ESPN announced the sudden shuttering of Grantland on Oct. 30 without much of an explanation behind it ... until now, that is.
John Skipper, the president of the Worldwide Leader in Sports, recently sat down with Vanity Fair to shed light on the move.
"I made the decision," Skipper said. "There was no influence from [ESPN corporate parent] Disney on this. And I made sure that I divorced my feelings about Bill [Simmons] from this decision because I would never let that affect the people who are there."
Skipper referenced Bill Simmons, the founder of Grantland and co-creator of ESPN's 30 for 30 documentary film series, who was fired from the network in May.
Two months after getting fired, though, Simmons inked a deal with HBO to launch his own weekly talk show. In October, four Grantland staffers left the sports-feature website to join Simmons, presumably at HBO. One of the four staffers was offered a job to become Grantland's new Editor-in-Chief, Skipper divulged.
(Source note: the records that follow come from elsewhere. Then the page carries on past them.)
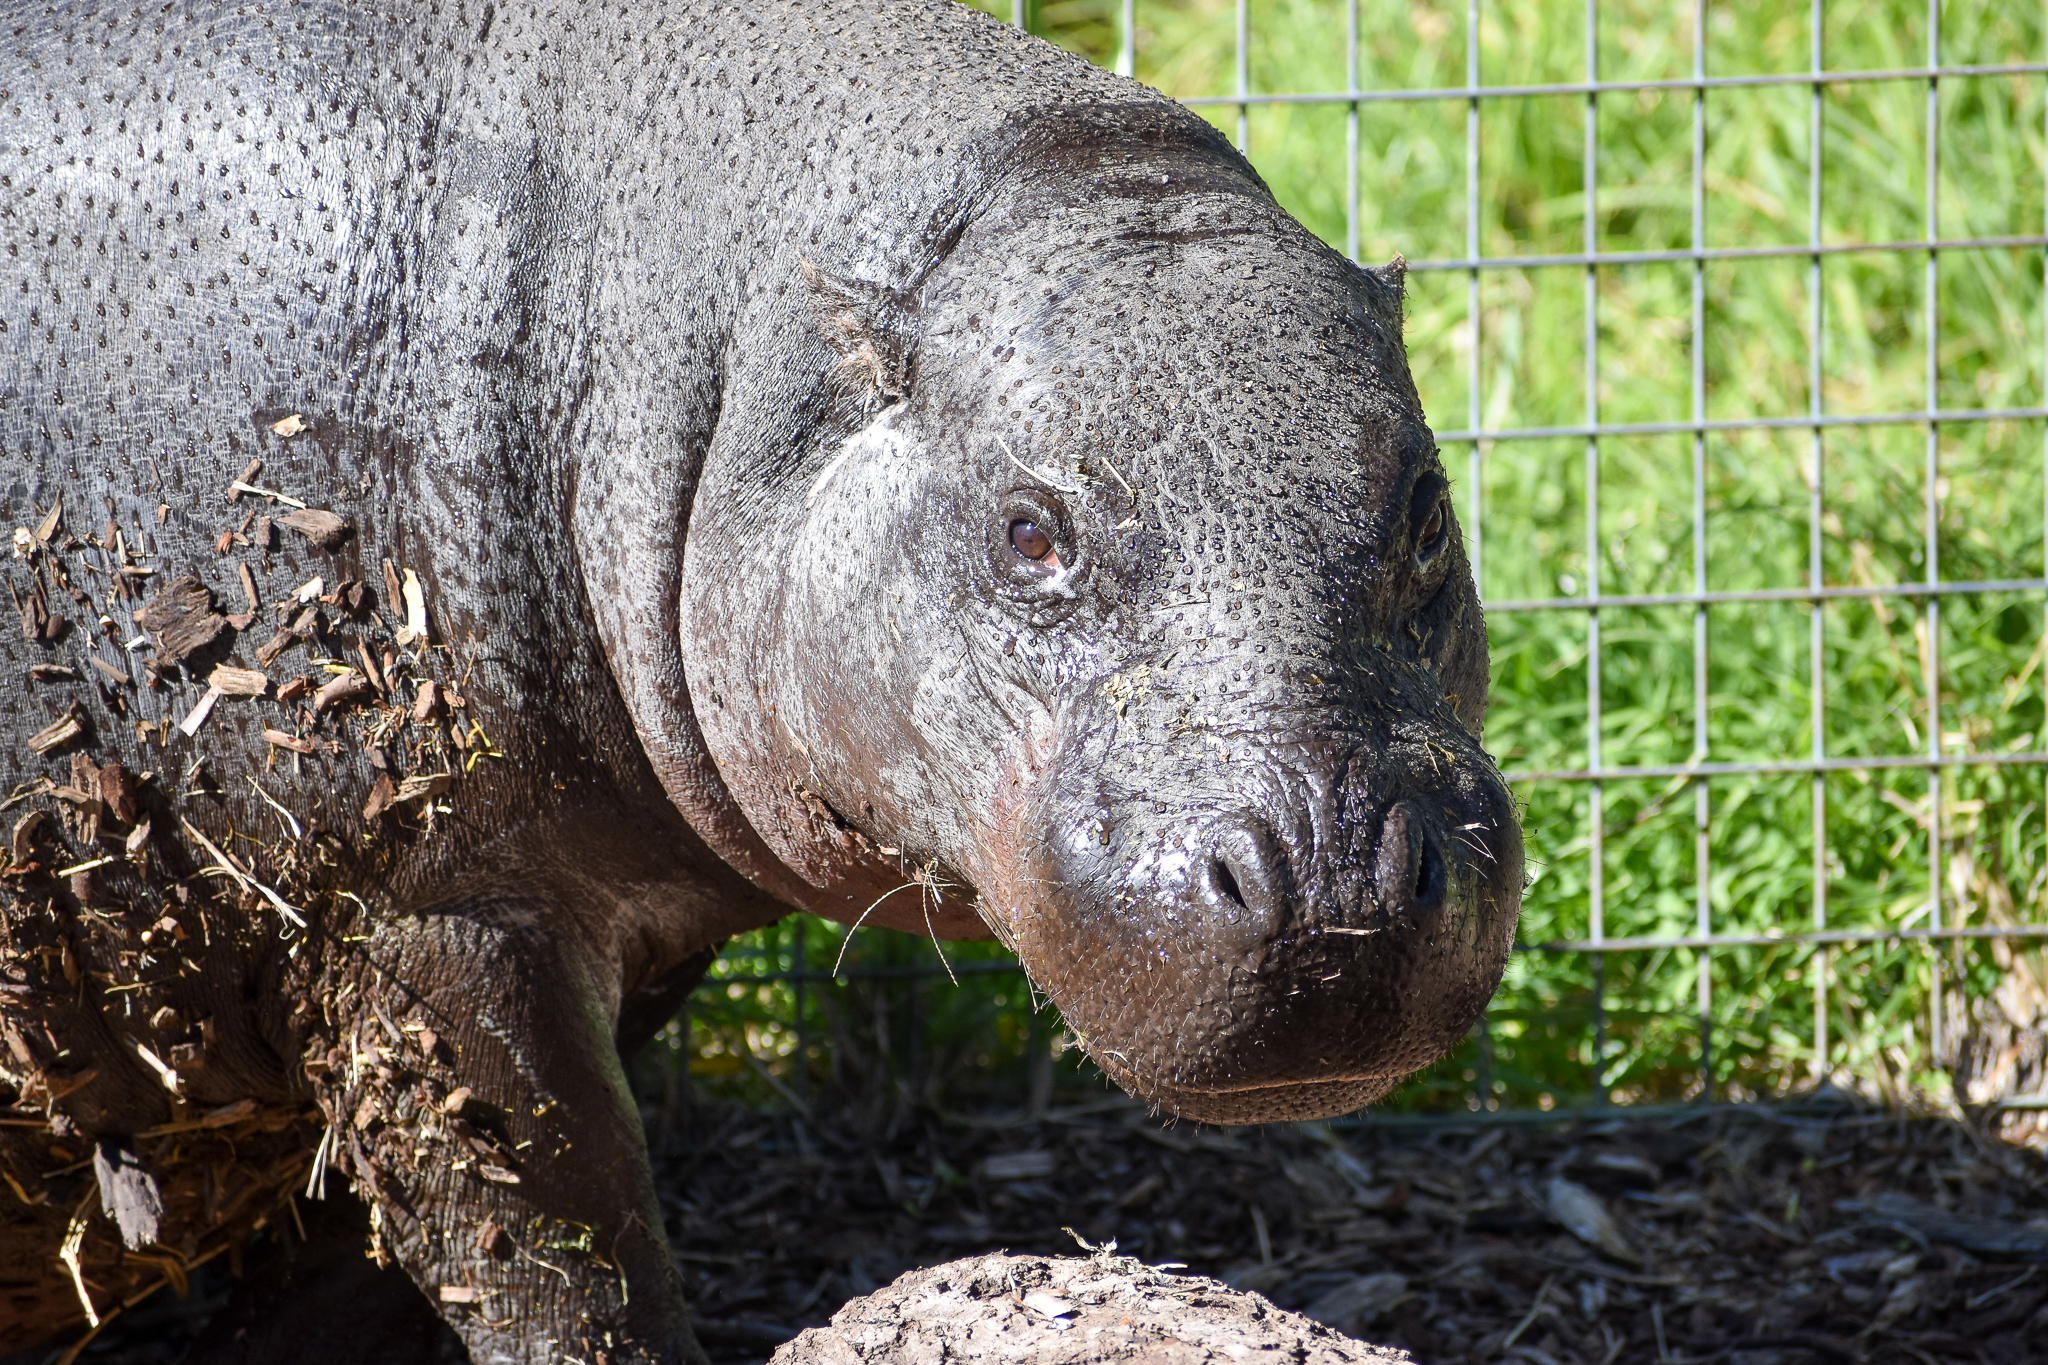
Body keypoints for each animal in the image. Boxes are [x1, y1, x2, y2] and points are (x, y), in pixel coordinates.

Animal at [0, 0, 1523, 1359]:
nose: (1330, 888)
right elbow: (558, 1268)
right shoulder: (417, 916)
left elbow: (362, 1269)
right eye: (1030, 530)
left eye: (1426, 511)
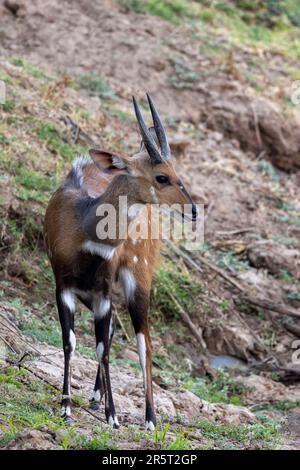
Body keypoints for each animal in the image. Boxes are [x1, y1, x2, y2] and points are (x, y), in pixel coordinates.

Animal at [44, 94, 197, 430]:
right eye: (162, 176)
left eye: (176, 172)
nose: (193, 210)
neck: (82, 226)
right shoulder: (64, 285)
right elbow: (70, 341)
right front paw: (66, 408)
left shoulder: (103, 292)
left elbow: (103, 347)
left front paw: (112, 417)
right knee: (114, 330)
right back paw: (95, 397)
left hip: (137, 281)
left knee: (144, 343)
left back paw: (150, 419)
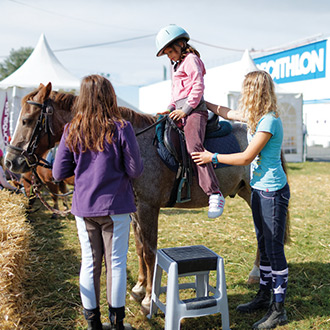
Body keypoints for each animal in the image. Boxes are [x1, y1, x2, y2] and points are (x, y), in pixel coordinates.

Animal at [5, 82, 258, 314]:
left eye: (27, 120)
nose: (10, 161)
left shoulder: (148, 207)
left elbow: (149, 251)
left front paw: (148, 299)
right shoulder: (135, 209)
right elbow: (138, 247)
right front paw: (139, 288)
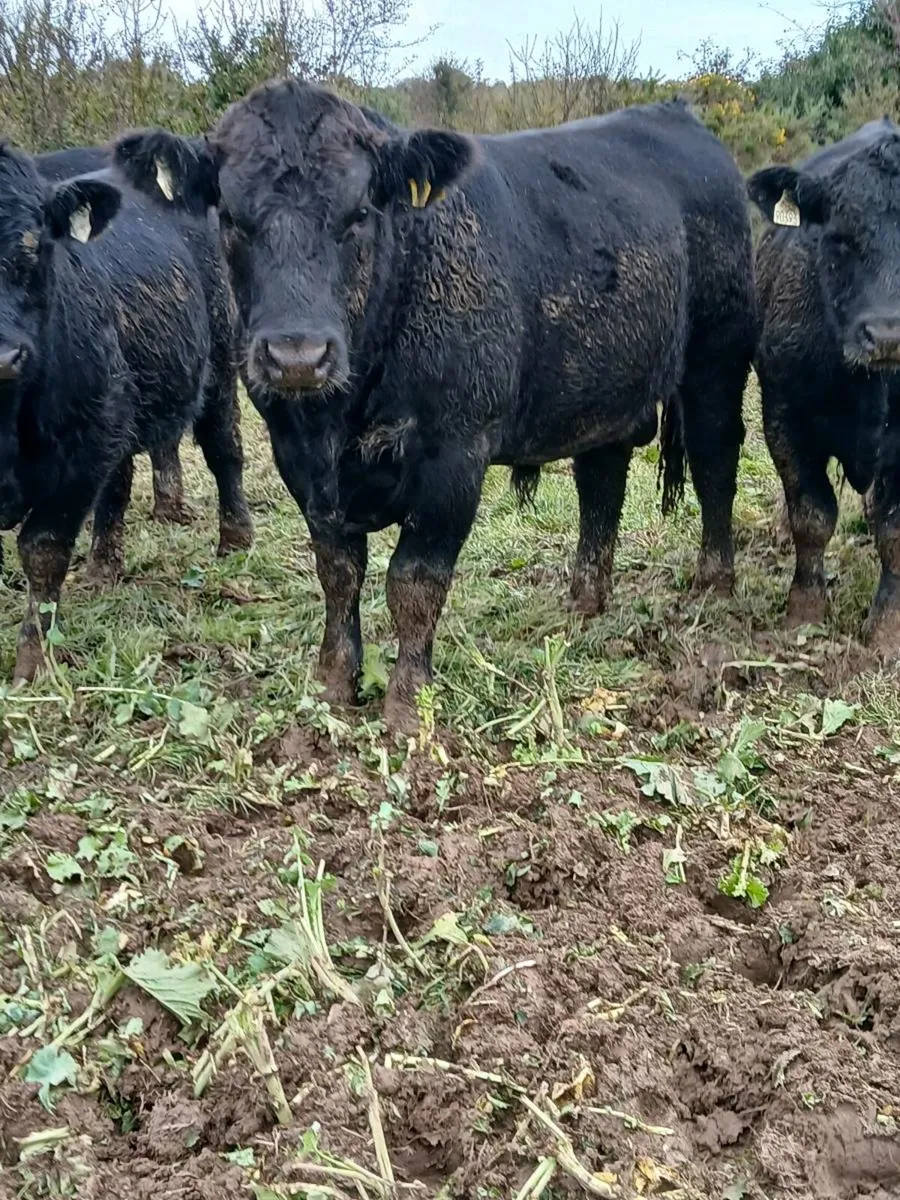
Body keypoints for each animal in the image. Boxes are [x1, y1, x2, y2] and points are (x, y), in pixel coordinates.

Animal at [0, 141, 252, 681]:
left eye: (33, 248)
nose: (4, 356)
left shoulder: (83, 444)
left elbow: (43, 551)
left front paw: (33, 663)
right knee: (118, 483)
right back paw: (103, 566)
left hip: (220, 365)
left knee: (225, 450)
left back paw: (235, 539)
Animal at [115, 81, 756, 730]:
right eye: (230, 217)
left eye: (360, 213)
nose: (298, 356)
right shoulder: (296, 456)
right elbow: (338, 572)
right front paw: (333, 681)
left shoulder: (454, 453)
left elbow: (415, 581)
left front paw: (406, 703)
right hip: (601, 384)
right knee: (601, 479)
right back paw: (583, 599)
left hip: (717, 357)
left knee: (714, 461)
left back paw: (715, 581)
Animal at [750, 117, 900, 651]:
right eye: (838, 238)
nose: (888, 334)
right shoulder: (785, 415)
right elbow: (812, 515)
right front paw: (804, 611)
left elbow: (893, 531)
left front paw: (887, 630)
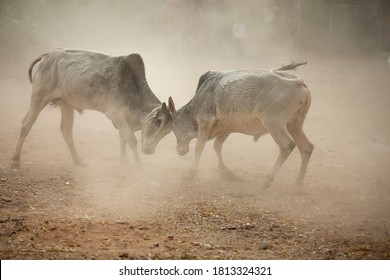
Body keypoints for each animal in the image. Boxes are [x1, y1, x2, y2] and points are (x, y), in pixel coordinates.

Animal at [11, 48, 175, 168]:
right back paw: (15, 161)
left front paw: (124, 162)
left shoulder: (122, 119)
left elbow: (123, 139)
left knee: (66, 130)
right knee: (26, 124)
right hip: (39, 97)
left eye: (168, 130)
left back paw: (78, 161)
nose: (148, 150)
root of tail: (47, 55)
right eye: (158, 121)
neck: (134, 89)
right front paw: (138, 164)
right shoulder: (115, 114)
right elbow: (131, 139)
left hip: (66, 103)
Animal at [171, 61, 314, 188]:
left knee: (287, 145)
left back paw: (267, 180)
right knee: (307, 147)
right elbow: (217, 146)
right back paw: (298, 182)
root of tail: (298, 83)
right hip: (294, 126)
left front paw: (191, 174)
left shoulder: (205, 121)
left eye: (173, 127)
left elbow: (199, 147)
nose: (179, 150)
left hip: (273, 123)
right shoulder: (226, 127)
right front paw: (225, 172)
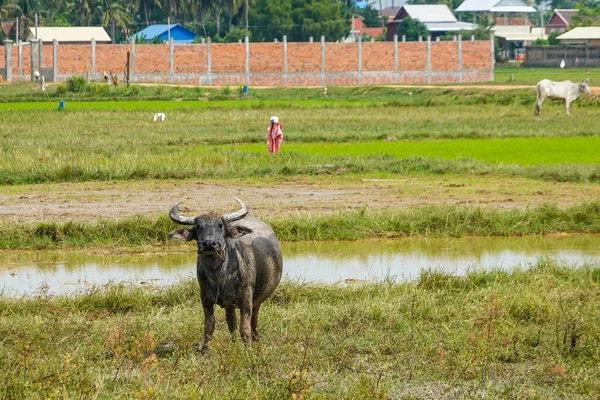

"We lacked a full understanding of the bonding nature between Bill and those guys," Skipper says in hindsight.
As part of his sitdown with Vanity Fair, Skipper explained that "the decision was made the week before we announced it."
"In the weighing of a decision like this, you look at the resources, the time, the energy necessary to do this well and balance that with the things you get from it," Skipper said. "This was never a financial matter for us. The benefits were having a halo brand and being Bill Simmons related."
He added: "I loved the site. It pained me to make the decision. It was not without difficulty."